From September 2005 to June 2007, Roots of Peace conducted a focused program to support almond growers, processors and traders in Mazar and Ghorband. Our established extension team, which included a women's program, supported 1,864 male farmers and 1,418 female farmers with focused interventions promoting three cultural practices including, pruning, winter-time insect control, and use of bees for pollination.

A follow-on visit to the test pilot fields showed a 30-70% increase in yields as compared with non-participating farmers. The participating growers stated that insect pest were down 75-99% from the previous year reinforcing the practice of dormant spraying and demonstrating to growers what a small dollar investment and extra effort can accomplish.
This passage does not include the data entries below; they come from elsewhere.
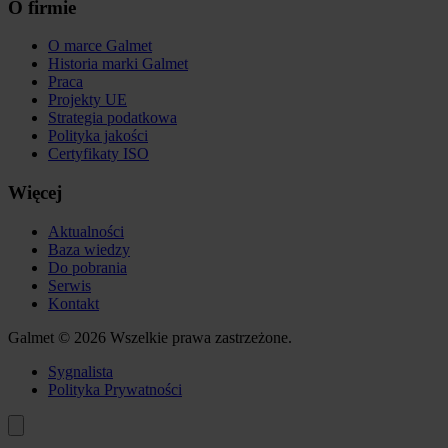
O firmie
O marce Galmet
Historia marki Galmet
Praca
Projekty UE
Strategia podatkowa
Polityka jakości
Certyfikaty ISO
Więcej
Aktualności
Baza wiedzy
Do pobrania
Serwis
Kontakt
Galmet © 2026 Wszelkie prawa zastrzeżone.
Sygnalista
Polityka Prywatności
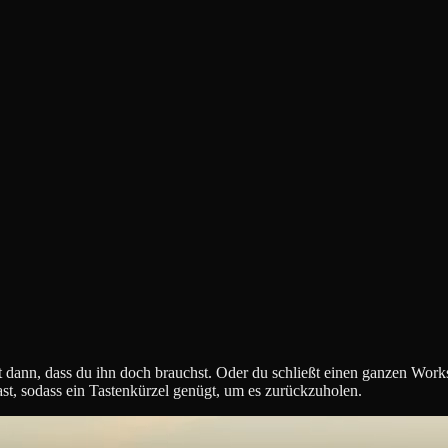
dann, dass du ihn doch brauchst. Oder du schließt einen ganzen Worksp
hast, sodass ein Tastenkürzel genügt, um es zurückzuholen.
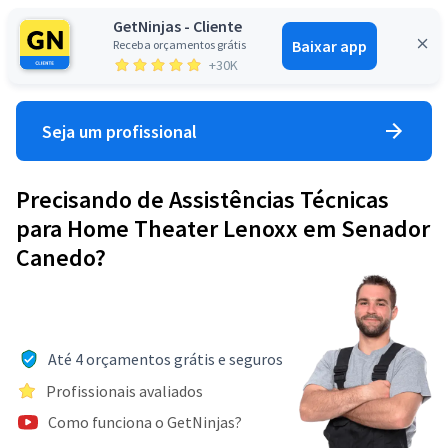
GetNinjas - Cliente
Baixar app
Receba orçamentos grátis
Entrar
+30K
Seja um profissional
Precisando de Assistências Técnicas
para Home Theater Lenoxx em Senador
Canedo?
Até 4 orçamentos grátis e seguros
Profissionais avaliados
Como funciona o GetNinjas?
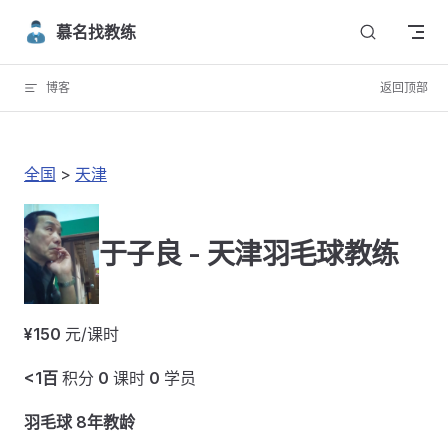
Skip to content
慕名找教练
博客
返回顶部
全国
>
天津
于子良 - 天津羽毛球教练
¥150
元/课时
<1百
积分
0
课时
0
学员
羽毛球 8年教龄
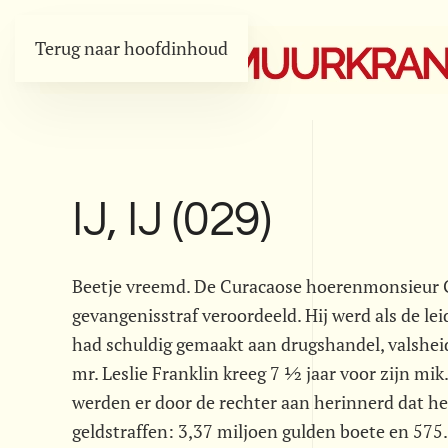
Terug naar hoofdinhoud
IJ, IJ (029)
Beetje vreemd. De Curacaose hoerenmonsieur Gio
gevangenisstraf veroordeeld. Hij werd als de lei
had schuldig gemaakt aan drugshandel, valsheid i
mr. Leslie Franklin kreeg 7 ½ jaar voor zijn mik
werden er door de rechter aan herinnerd dat he
geldstraffen: 3,37 miljoen gulden boete en 57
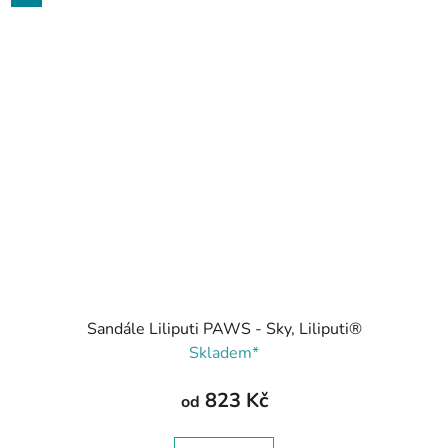
Sandále Liliputi PAWS - Sky, Liliputi®
Skladem*
823 Kč
od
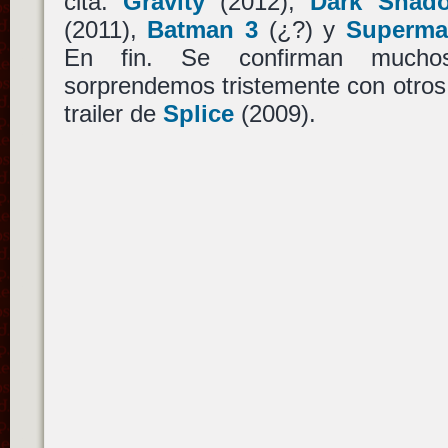
cita:
Gravity
(2012),
Dark Shad
(2011),
Batman 3
(¿?) y
Superma
En fin. Se confirman mucho
sorprendemos tristemente con otros
trailer de
Splice
(2009).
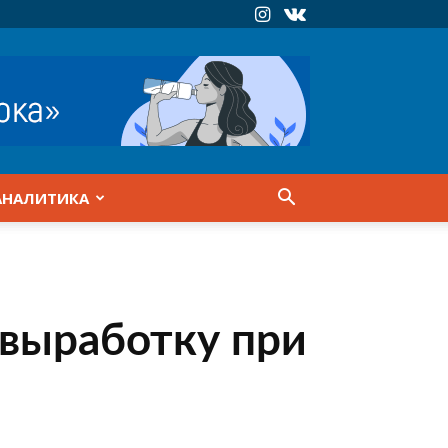
АНАЛИТИКА
 выработку при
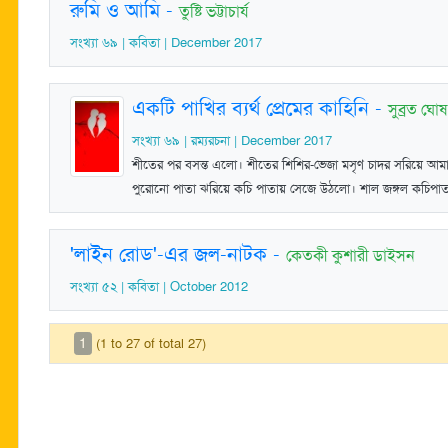
রুমি ও আমি
-
তুষ্টি ভট্টাচার্য
সংখ্যা ৬৯ | কবিতা | December 2017
একটি পাখির ব্যর্থ প্রেমের কাহিনি
-
সুব্রত ঘোষ
সংখ্যা ৬৯ | রম্যরচনা | December 2017
শীতের পর বসন্ত এলো। শীতের শিশির-ভেজা মসৃণ চাদর সরিয়ে আমাদ
পুরোনো পাতা ঝরিয়ে কচি পাতায় সেজে উঠলো। শাল জঙ্গল কচিপাত
'লাইন রোড'-এর জল-নাটক
-
কেতকী কুশারী ডাইসন
সংখ্যা ৫২ | কবিতা | October 2012
1
(1 to 27 of total 27)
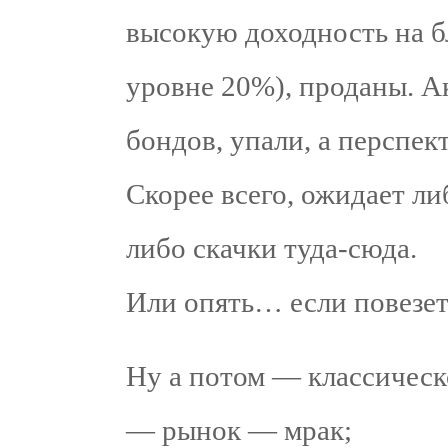
высокую доходность на б
уровне 20%), проданы. А
бондов, упали, а перспе
Скорее всего, ожидает л
либо скачки туда-сюда.
Или опять… если повезет
Ну а потом — классическ
— рынок — мрак;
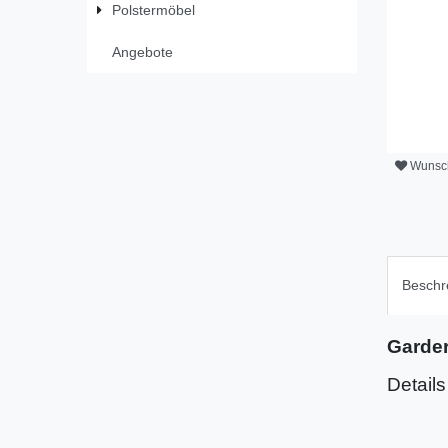
Polstermöbel
Angebote
Wunsch
Beschr
Garder
Detail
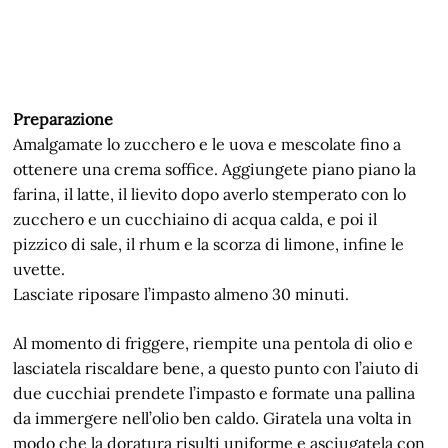
Preparazione
Amalgamate lo zucchero e le uova e mescolate fino a
ottenere una crema soffice. Aggiungete piano piano la
farina, il latte, il lievito dopo averlo stemperato con lo
zucchero e un cucchiaino di acqua calda, e poi il
pizzico di sale, il rhum e la scorza di limone, infine le
uvette.
Lasciate riposare l’impasto almeno 30 minuti.
Al momento di friggere, riempite una pentola di olio e
lasciatela riscaldare bene, a questo punto con l’aiuto di
due cucchiai prendete l’impasto e formate una pallina
da immergere nell’olio ben caldo. Giratela una volta in
modo che la doratura risulti uniforme e asciugatela con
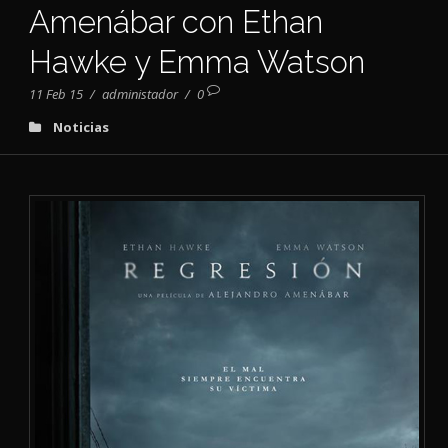
Amenábar con Ethan
Hawke y Emma Watson
11 Feb 15
/
administador
/
0
Noticias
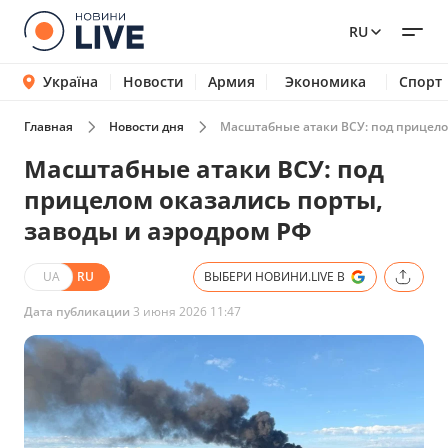
RU
Україна
Новости
Армия
Экономика
Спорт
Главная
Новости дня
Масштабные атаки ВСУ: под прицело
Масштабные атаки ВСУ: под
прицелом оказались порты,
заводы и аэродром РФ
UA
RU
ВЫБЕРИ НОВИНИ.LIVE В
Дата публикации
3 июня 2026 11:47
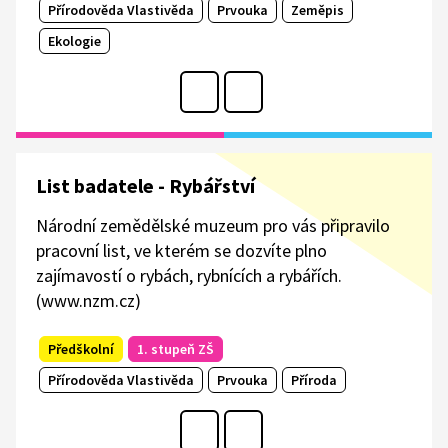
Přírodověda Vlastivěda
Prvouka
Zeměpis
Ekologie
List badatele - Rybářství
Národní zemědělské muzeum pro vás připravilo
pracovní list, ve kterém se dozvíte plno
zajímavostí o rybách, rybnících a rybářích.
(www.nzm.cz)
Předškolní
1. stupeň ZŠ
Přírodověda Vlastivěda
Prvouka
Příroda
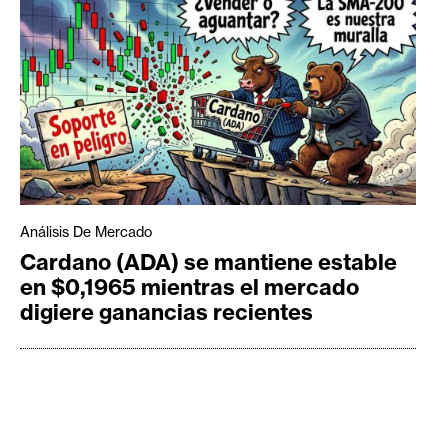
Análisis De Mercado
Cardano (ADA) se mantiene estable
en $0,1965 mientras el mercado
digiere ganancias recientes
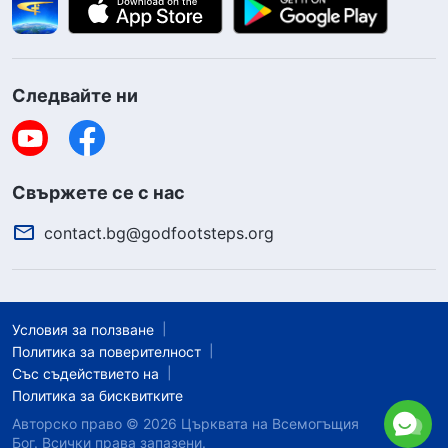
Следвайте ни
Свържете се с нас
contact.bg@godfootsteps.org
Условия за ползване
Политика за поверителност
Със съдействието на
Политика за бисквитките
Авторско право © 2026
Църквата на Всемогъщия
Бог.
Всички права запазени.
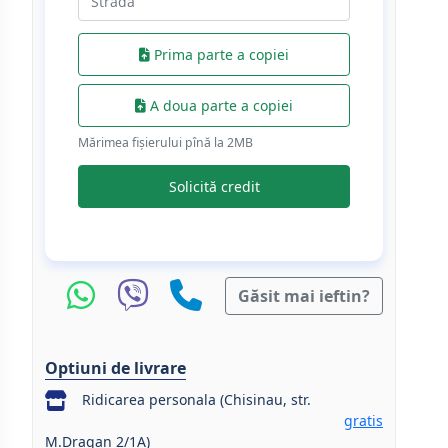
Prima parte a copiei
A doua parte a copiei
Mărimea fișierului pînă la 2МB
Solicită credit
Găsit mai ieftin?
Optiuni de livrare
Ridicarea personala (Chisinau, str.
gratis
M.Dragan 2/1A)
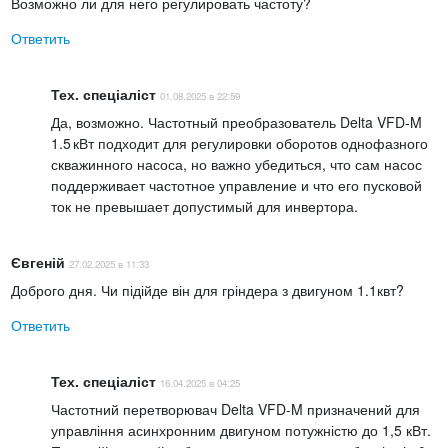
Возможно ли для него регулировать частоту?
Ответить
Тех. спеціаліст
01.08.2025 в 22:59
Да, возможно. Частотный преобразователь Delta VFD-M
1.5 кВт подходит для регулировки оборотов однофазного
скважинного насоса, но важно убедиться, что сам насос
поддерживает частотное управление и что его пусковой
ток не превышает допустимый для инвертора.
Євгеній
27.02.2025 в 11:33
Доброго дня. Чи підійде він для гріндера з двигуном 1.1квт?
Ответить
Тех. спеціаліст
16.04.2025 в 04:25
Частотний перетворювач Delta VFD-M призначений для
управління асинхронним двигуном потужністю до 1,5 кВт.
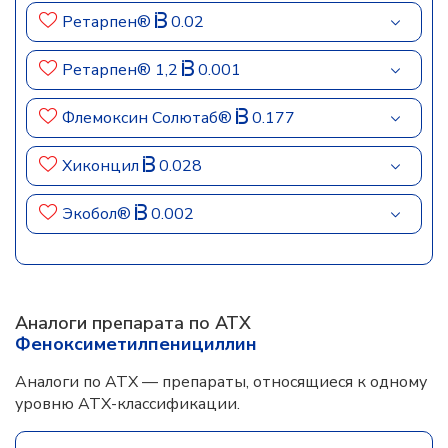
Ретарпен®
0.02
Ретарпен® 1,2
0.001
Флемоксин Солютаб®
0.177
Хиконцил
0.028
Экобол®
0.002
Аналоги препарата по АТХ
Феноксиметилпенициллин
Аналоги по АТХ — препараты, относящиеся к одному
уровню АТХ-классификации.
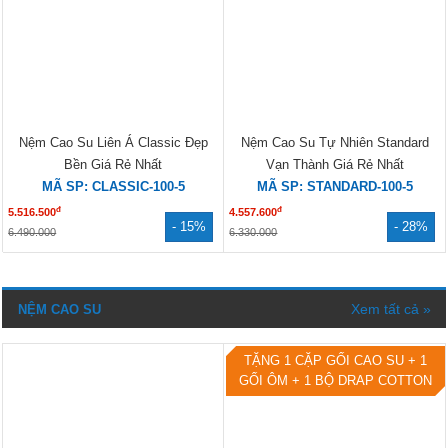
Nệm Cao Su Liên Á Classic Đẹp
Nệm Cao Su Tự Nhiên Standard
Bền Giá Rẻ Nhất
Vạn Thành Giá Rẻ Nhất
MÃ SP: CLASSIC-100-5
MÃ SP: STANDARD-100-5
đ
đ
5.516.500
4.557.600
- 15%
- 28%
6.490.000
6.330.000
Xem tất cả »
NỆM CAO SU
TẶNG 1 CẶP GỐI CAO SU + 1
GỐI ÔM + 1 BỘ DRAP COTTON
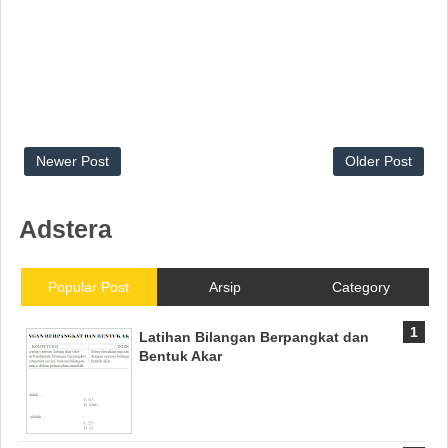
Newer Post
Older Post
Adstera
Popular Post
Arsip
Category
Latihan Bilangan Berpangkat dan
Bentuk Akar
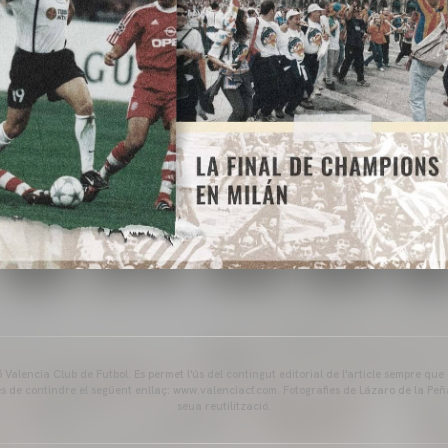
Valencia Club de Futbol. Es permet l'ús del contingut editorial de l'article sempre que
és de contindre el següent enllaç: www.valenciacf.com. Fotografies de Lázaro de la Peñ
seua reutilització.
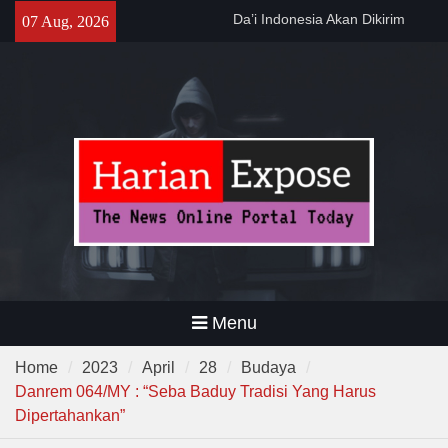
Lewat Program PWD 2026
Skip
07 Aug, 2026
300 Suporter Nobar Persib vs
to
Persija di Pamarayan, Polisi
content
Apresiasi Kedewasaan
Bobotoh dan Jack Mania —
Pemprov Banten Dukung
Gerakan Irigasi Bersih
Kementerian PU
Menu
Home
2023
April
28
Budaya
Danrem 064/MY : “Seba Baduy Tradisi Yang Harus
Dipertahankan”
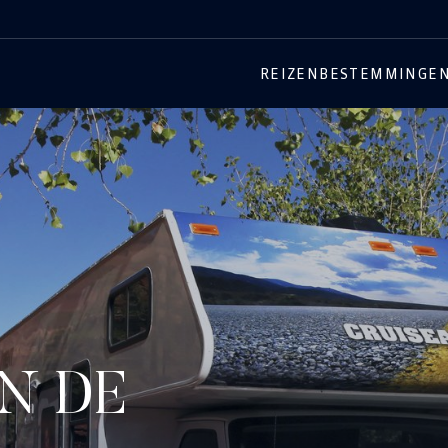
REIZEN
BESTEMMINGE
N DE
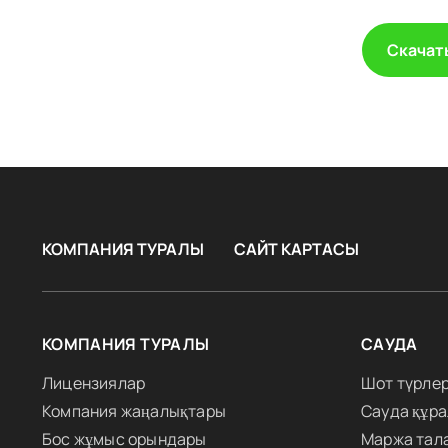
Скачать
КОМПАНИЯ ТУРАЛЫ
САЙТ КАРТАСЫ
КОМПАНИЯ ТУРАЛЫ
САУДА
Лицензиялар
Шот түрлер
Компания жаңалықтары
Сауда құр
Бос жұмыс орындары
Маржа тал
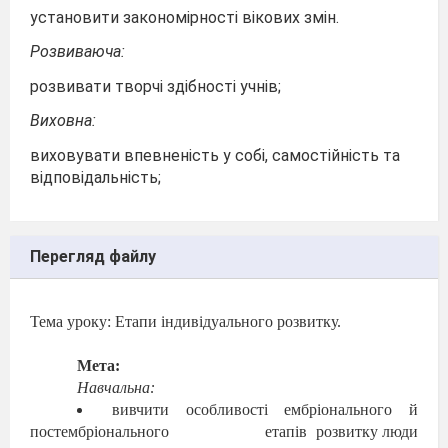
установити закономірності вікових змін.
Розвиваюча:
розвивати творчі здібності учнів;
Виховна:
виховувати впевненість у собі, самостійність та
відповідальність;
Перегляд файлу
Тема уроку:
Етапи індивідуального розвитку.
Мета:
Навчальна:
вивчити особливості ембріонального й
постембріонального
етапів
розвитку люди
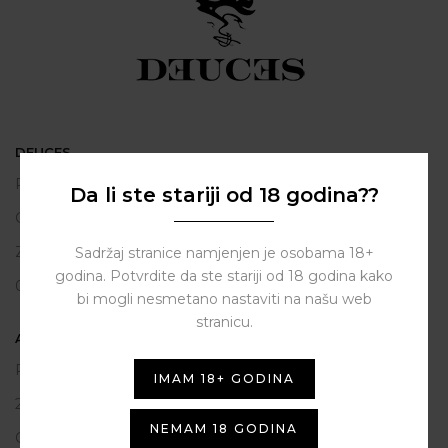
DEUCES
Polačišće 2
Da li ste stariji od 18 godina??
City Gallery
Zadar
Sadržaj stranice namjenjen je osobama 18+
godina. Potvrdite da ste stariji od 18 godina kako
098 163 2222
bi mogli nesmetano nastaviti na našu web
stranicu.
ASSIST HUB d.o.o.
Put vrljuge 13
IMAM 18+ GODINA
23206 Sukošan
NEMAM 18 GODINA
OIB: 80250945864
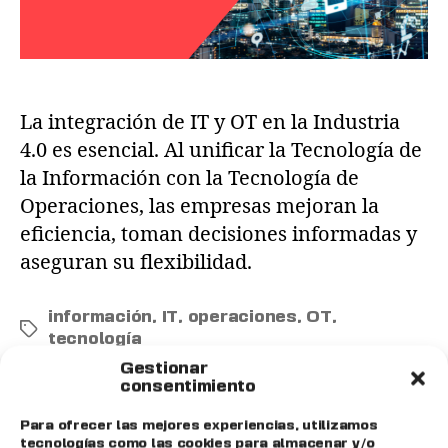
La integración de IT y OT en la Industria
4.0 es esencial. Al unificar la Tecnología de
la Información con la Tecnología de
Operaciones, las empresas mejoran la
eficiencia, toman decisiones informadas y
aseguran su flexibilidad.
información
,
IT
,
operaciones
,
OT
,
tecnología
Gestionar
consentimiento
Para ofrecer las mejores experiencias, utilizamos
tecnologías como las cookies para almacenar y/o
We also worked to establish 134 nascent farmers marketing associations, with a total membership of 5,653, to connect farmers to new urban buyers, expanding the market to absorb the increases in production.

Parallel to the work with growers we also mentored nut merchants in Kandahar, Kabul and Mazar-i-Sharif, helping them organize their marketing associations and provided business development services. We organized investments by Afghan processors to construct buildings following GMP guidelines, and purchase of modern shelling equipment customized to suit the Afghan environment and their nut varieties. When fully operational, these processing plants will have an annual capacity to process 525 MT of export-quality, shelled almonds valued at approximately $3,750,000.